President Obama's apparent determination to wield executive power to achieve his ends has provoked much discussion this week.
The tendency for leaders to use various methods other than legislation to fulfill their objectives should be familiar to Canadian readers. Minority governments in parliamentary systems are in much the same place as an elected President who does not control the legislative branch(es) of government. They have to get their way through other means.
Quebec's current minority administration is a good example. A major plank in its electoral agenda was to cancel a proposed fee hike for university students. It did so, but by decree (executive order, if you prefer) rather than by legislation, because it would not have commanded a majority in the Assemblé Nationale. (The next time someone has enough support to hike tuition in Quebec, they probably should do it by legislation!)
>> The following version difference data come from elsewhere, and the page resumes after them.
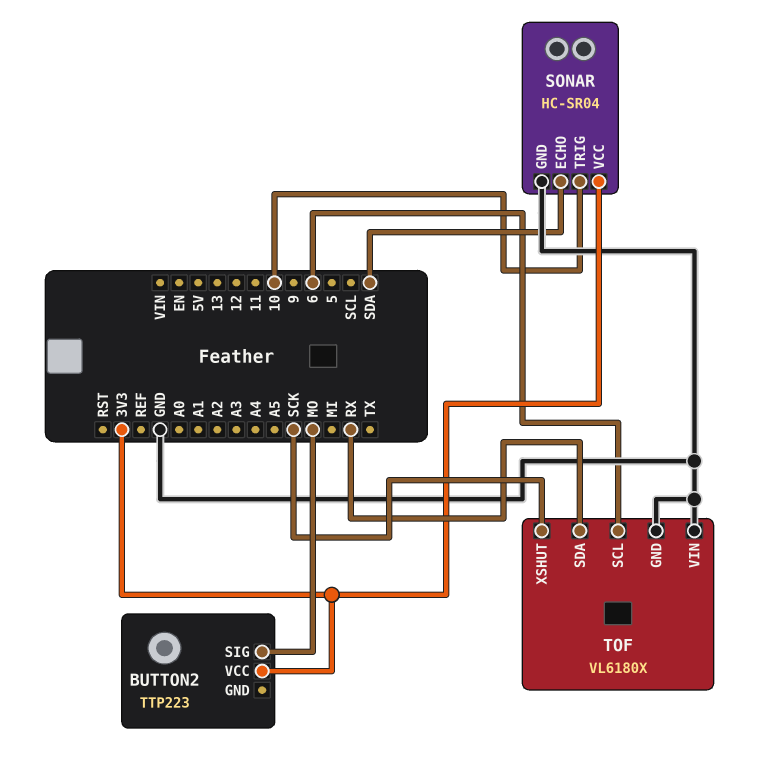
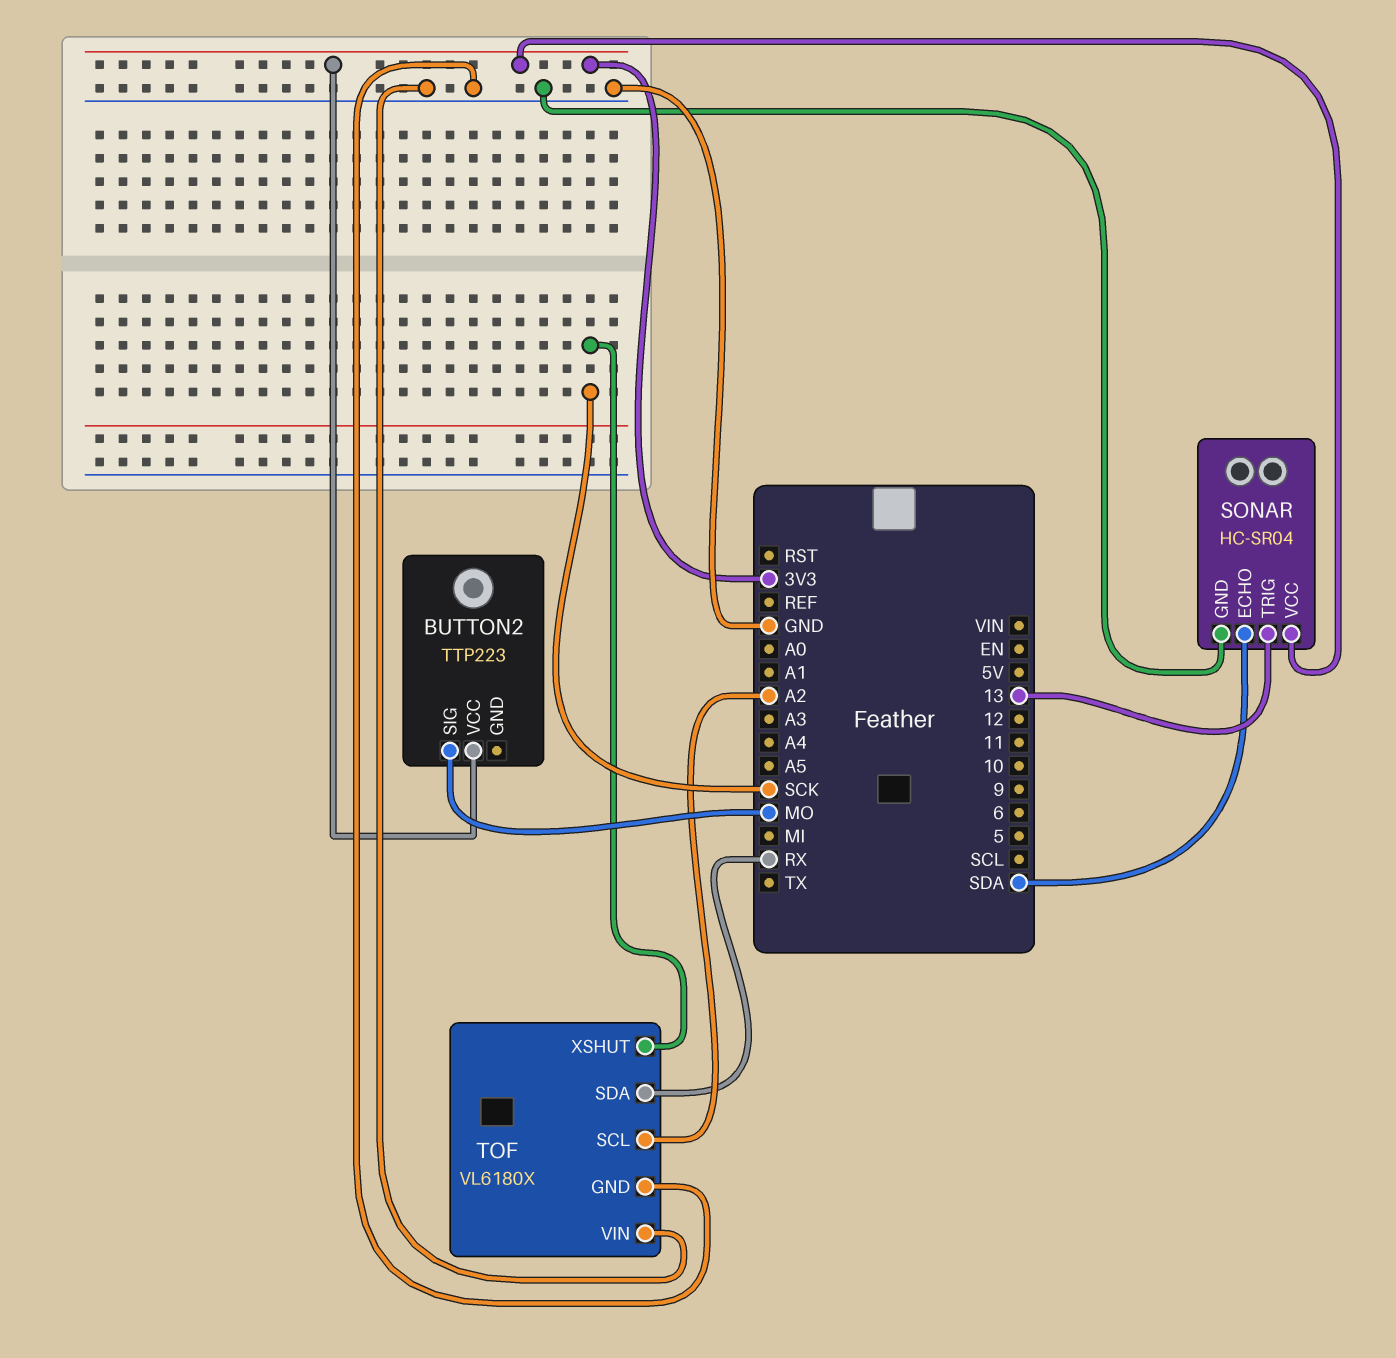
SONAR pin TRIG: 10 -> 13
TOF pin SCL: 6 -> A2

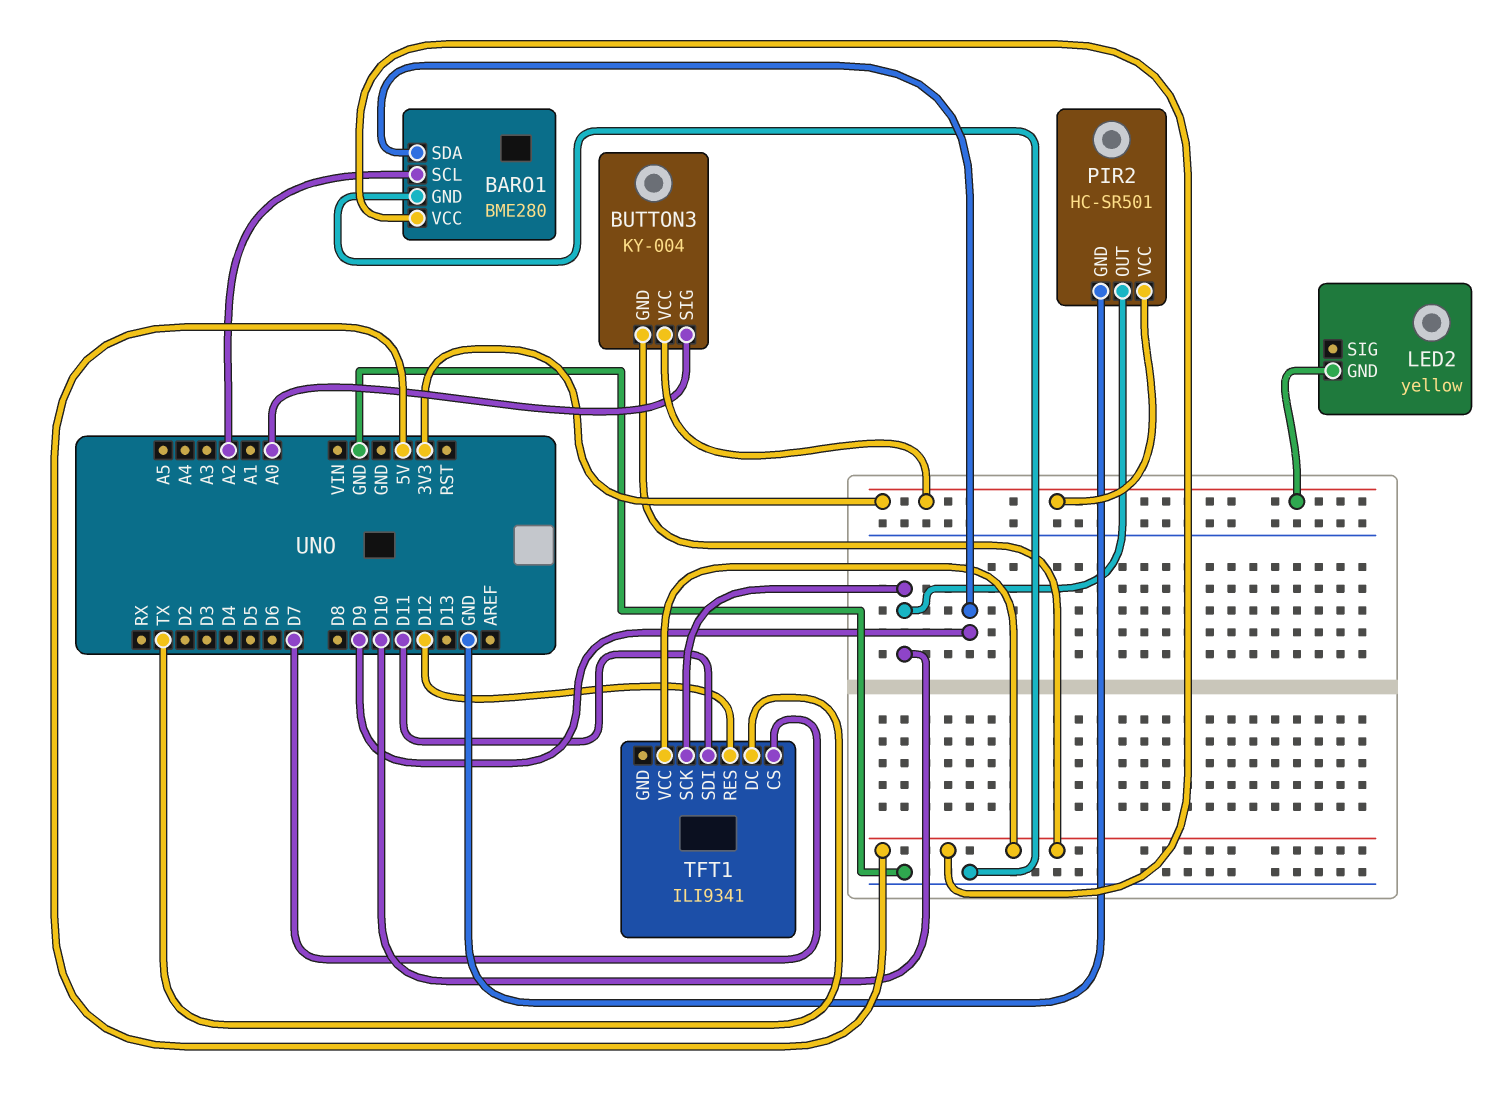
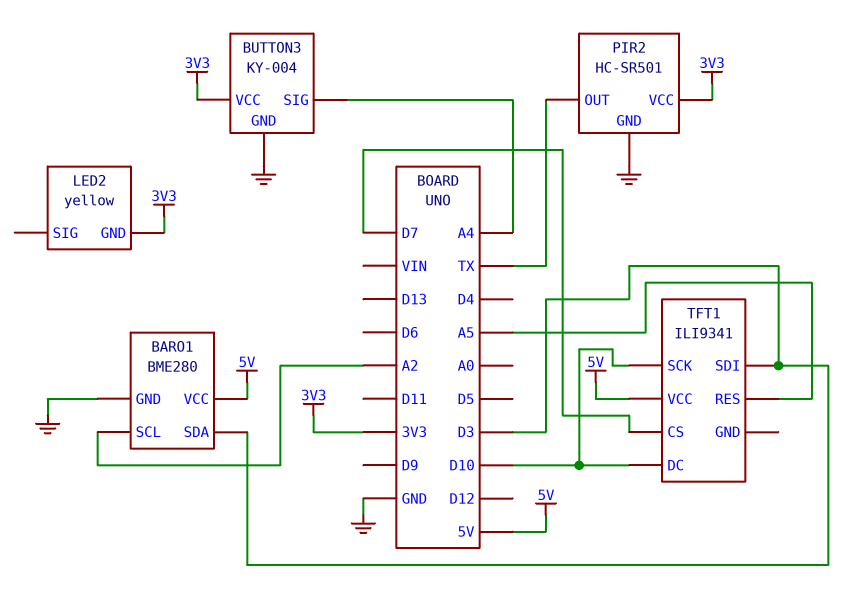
BARO1 pin SDA: D9 -> D3
BUTTON3 pin GND: 5V -> GND
BUTTON3 pin SIG: A0 -> A4
PIR2 pin OUT: D10 -> TX
TFT1 pin DC: TX -> D10
TFT1 pin RES: D12 -> A5
TFT1 pin SDI: D11 -> D3

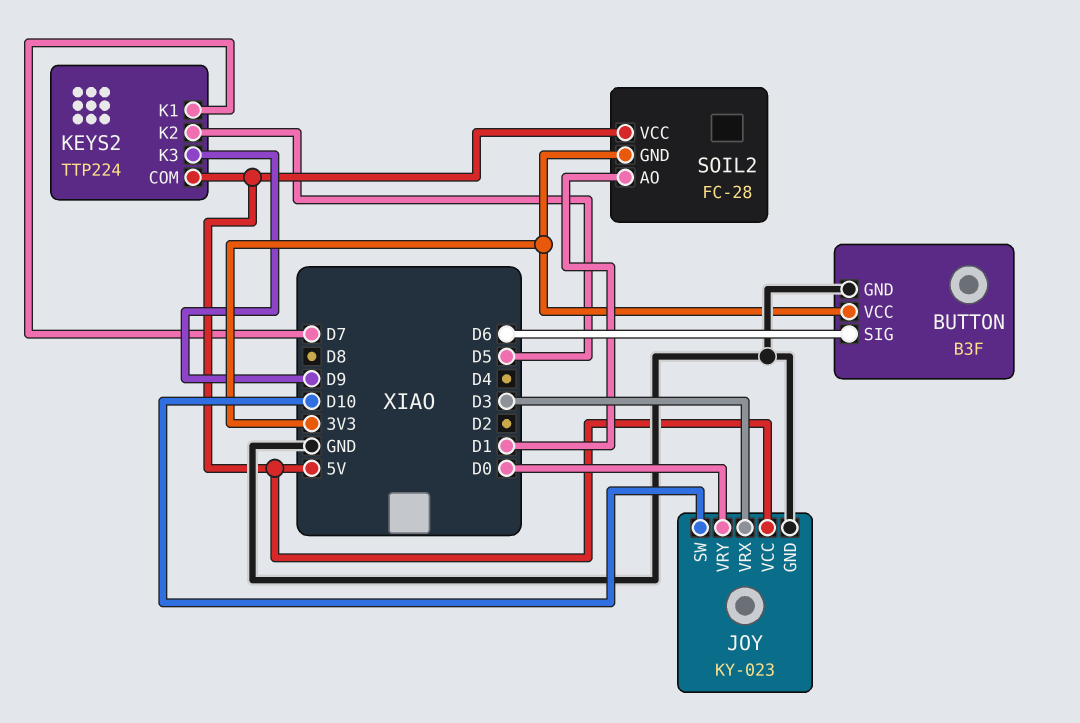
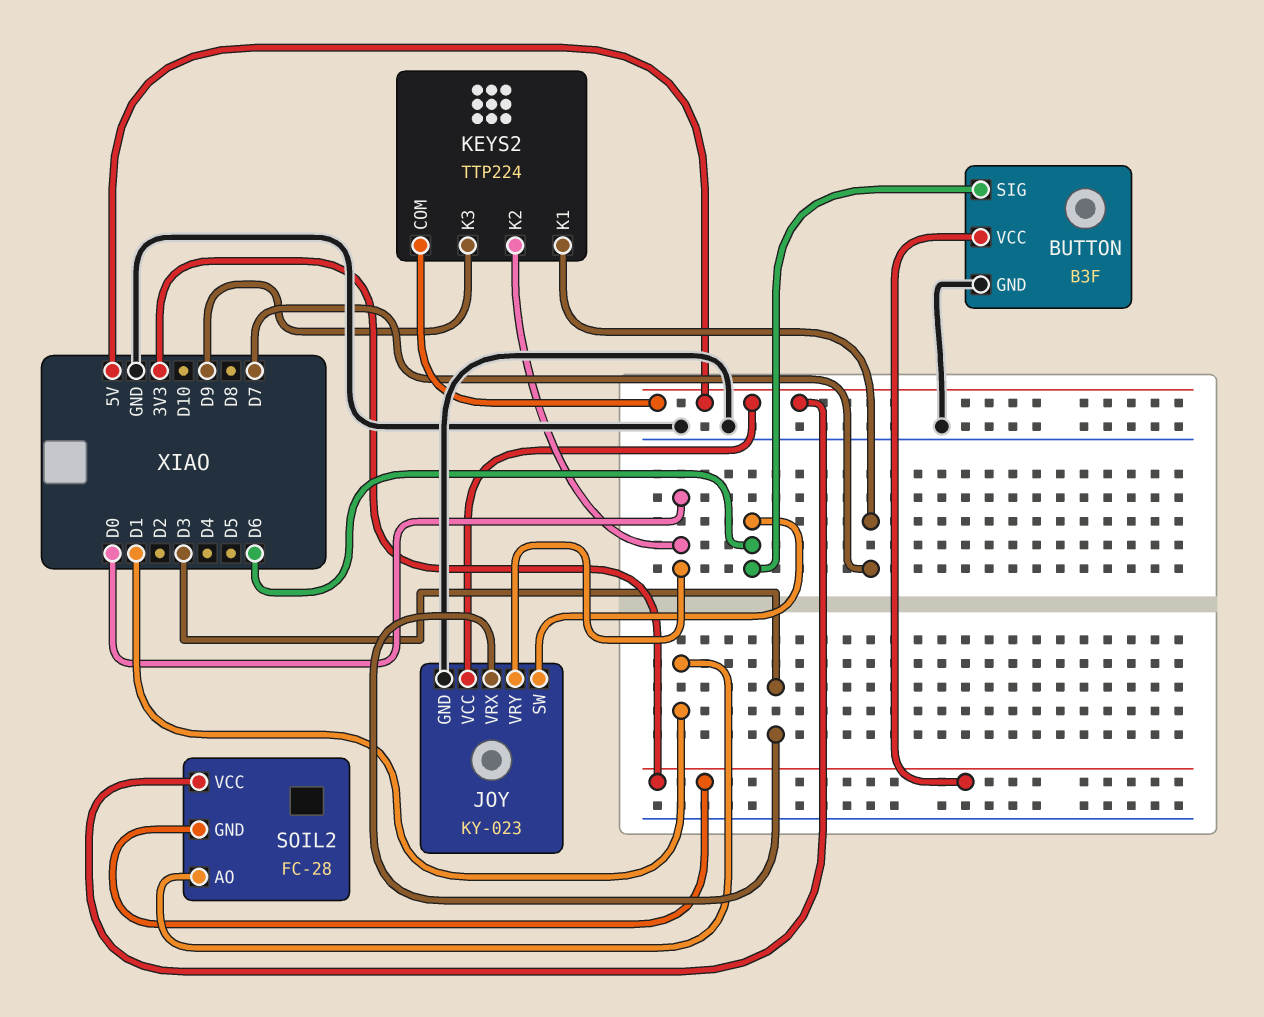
JOY pin SW: D10 -> D6
KEYS2 pin K2: D5 -> D0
As has been noted in the context of President Obama, there are many ways for the executive to get its way, ranging from formal orders all the way down to informal pressure. The channels of government influence are often murky. Consider the Quebec government's approach to the Conseil du statut de la femme, an independent agency which advises on matters relating to equality rights. Last year, the Conseil announced that it was opposed to the government's proposed 'Secular Charter'. The government appointed four new members (while insisting that the Conseil was not independent because the word "independent" does not appear in its constitutive statute). Lo and behold, the Conseil recently announced its support for the Charter!
So not only do the available means vary greatly, but they may be relied upon by Prime Ministers as much as by Presidents.